§ **TEXT EXCERPT**
────────
Cathy and Mike doing well
Bottom of Hermit Basin
Looking back up
It wasn't long before the steep switchbacks gave way to a straighter trail down less-steep slopes, and soon after that, a nice flat path between fields of prickly pear and stands of Utah Serviceberry and Pinyon Pine trees. We soon crossed the creekbed in the bottom of the Hermit Basin and climbed somewhat before meeting up with the Hermit Trail (in retrospect, we probably could have just wandered down the creekbed until we crossed the Hermit Trail).
Field of Cacti
Mike and the Waldron
Hermit-Waldron Junction
Although it was still sunny, the winds had really picked up. Every once in a while there was a truly powerful gust of wind that was strong enough to pick up a bit of dirt and blow it in your face. I knew that there were some trail sections with steep dropoffs coming up ahead; for the peace of mind of those who might be somewhat afraid of heights, I hoped that these winds would subside.

We stopped for a quick snack break here, and I briefed Cathy and Mike on the next section of trail - the traverse of the head of Hermit Gorge. cue dramatic music: dum-dum-dum....
────────
§ **DATA**
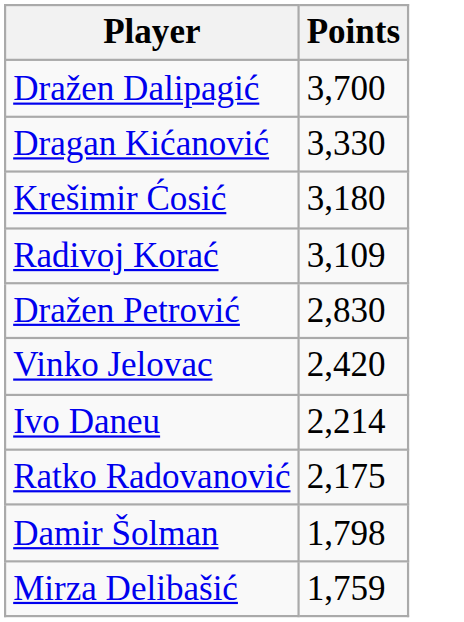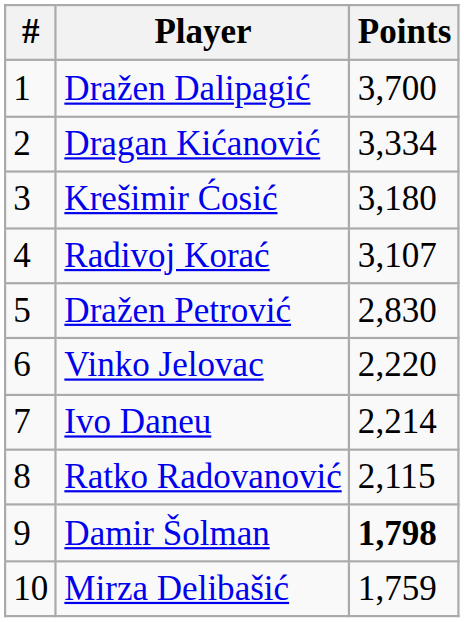+ column: # | 1 | 2 | 3 | 4 | 5 | 6 | 7 | 8 | 9 | 10
Dragan Kićanović | Points: 3,330 -> 3,334
Radivoj Korać | Points: 3,109 -> 3,107
Vinko Jelovac | Points: 2,420 -> 2,220
Ratko Radovanović | Points: 2,175 -> 2,115
Damir Šolman | Points: normal -> bold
────────
§ **PROBLEMS TO WORK ON**
**a.** According to the hiking account, which trail did the group meet after crossing the creekbed at the bottom of the Hermit Basin?
**b.** Reproduce the hiking account between "Field of Cacti" and "winds would subside.", inclusive, changing each "winds" to "breezes".

§ **THE SOLUTIONS**
**a.** The Hermit Trail.

**b.**
Field of Cacti
Mike and the Waldron
Hermit-Waldron Junction
Although it was still sunny, the breezes had really picked up. Every once in a while there was a truly powerful gust of wind that was strong enough to pick up a bit of dirt and blow it in your face. I knew that there were some trail sections with steep dropoffs coming up ahead; for the peace of mind of those who might be somewhat afraid of heights, I hoped that these breezes would subside.